As Suzume prepares to forsake her old life (symbolized by throwing Taro into the river), she sees Kato's son drowning in the river and instinctively rescues him. Witnesses report their statement to the news, and soon her facial composite appears all over the news. When the order is given for the spies to return, the mysterious group are already patrolling the streets, making escape impossible. To ensure her fellow spies can return safely, Suzume cuts the power in the same fashion that Kujaku did when they were young.

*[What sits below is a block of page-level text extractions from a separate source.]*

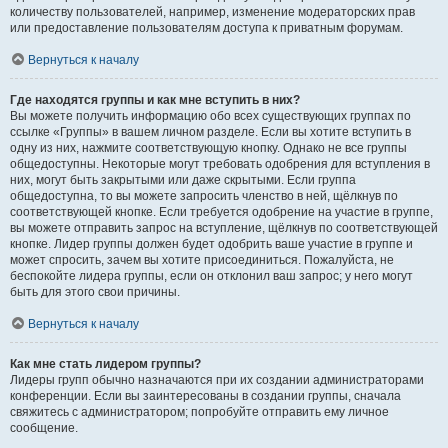
количеству пользователей, например, изменение модераторских прав
или предоставление пользователям доступа к приватным форумам.
Вернуться к началу
Где находятся группы и как мне вступить в них?
Вы можете получить информацию обо всех существующих группах по
ссылке «Группы» в вашем личном разделе. Если вы хотите вступить в
одну из них, нажмите соответствующую кнопку. Однако не все группы
общедоступны. Некоторые могут требовать одобрения для вступления в
них, могут быть закрытыми или даже скрытыми. Если группа
общедоступна, то вы можете запросить членство в ней, щёлкнув по
соответствующей кнопке. Если требуется одобрение на участие в группе,
вы можете отправить запрос на вступление, щёлкнув по соответствующей
кнопке. Лидер группы должен будет одобрить ваше участие в группе и
может спросить, зачем вы хотите присоединиться. Пожалуйста, не
беспокойте лидера группы, если он отклонил ваш запрос; у него могут
быть для этого свои причины.
Вернуться к началу
Как мне стать лидером группы?
Лидеры групп обычно назначаются при их создании администраторами
конференции. Если вы заинтересованы в создании группы, сначала
свяжитесь с администратором; попробуйте отправить ему личное
сообщение.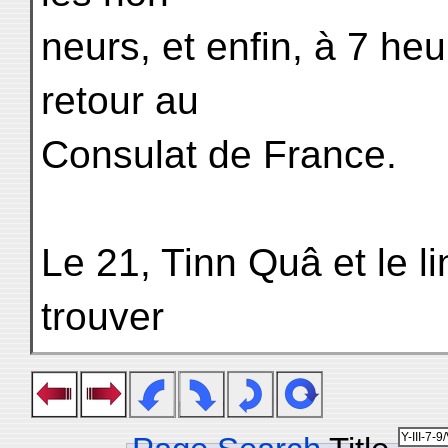
neurs, et enfin, à 7 he
retour au
Consulat de France.
Le 21, Tinn Quâ et le l
trouver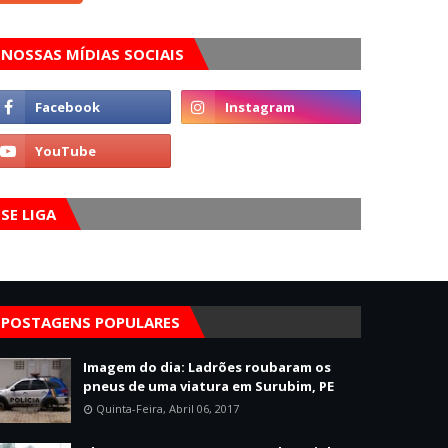
NOSSAS MÍDIAS SOCIAIS
SE LIGA
POSTAGENS POPULARES
Imagem do dia: Ladrões roubaram os
pneus de uma viatura em Surubim, PE
Quinta-Feira, Abril 06, 2017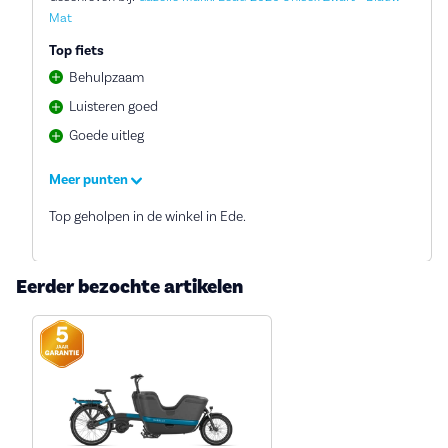
Mat
Top fiets
Behulpzaam
Luisteren goed
Goede uitleg
Meer punten
Top geholpen in de winkel in Ede.
Eerder bezochte artikelen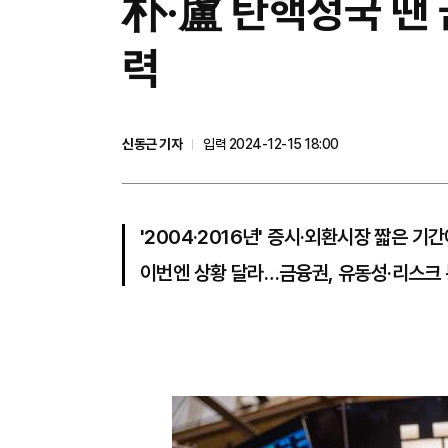
朴·盧 탄핵정국 땐
력
신동근 기자
입력 2024-12-15 18:00
'2004·2016년' 증시·외환시장 짧은 기
이번엔 상황 달라…금융권, 유동성·리스크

When the spies all finally meet at the rendezvous point, Shizuo and Etsuko tell Suzume to return to her old life, as the government has ordered her to stay out of the operation. An elderly woman on a bench (previously referred to as a "bench hag") reveals herself to be the leader of the operation, and opens a trap door beneath her bench. Suzume waves goodbye to everyone as they walk inside. When Kujaku is arrested for espionage in a prison overlooking the Eiffel Tower, after inadvertently picking up a letter exchanged between spies, Suzume sets off to rescue her friend.

==Reception==
Emma Slawinski of Eye for Film panned the film, writing "[Turtles Are Surprisingly Fast Swimmers] is a miscellany of characters, scenes and events that studiously avoids a plot", and "There are moments of wit and the odd thoughtful comment, but they turn into dead ends; the result is disappointingly ordinary". Conversely, Kevin Gilvear of DVD Times praised it in comparison to Satoshi Miki's directorial debut In the Pool by saying "[The film] retains the kind of skewed psychological underpinnings and energy that made the former so enjoyable" and that "...thanks to a sprightly and diverse cast playing a bunch of locals with unlikely talents that we can come away with a huge smile on our face".

==Release==
Turtles Are Surprisingly Fast Swimmers was first released in Japan on July 2, 2005. The film was later released in South Korea on October 19, 2006. It also screened in the United Kingdom at the Raindance Film Festival on October 28, 2008, and in Taiwan on November 7, 2008.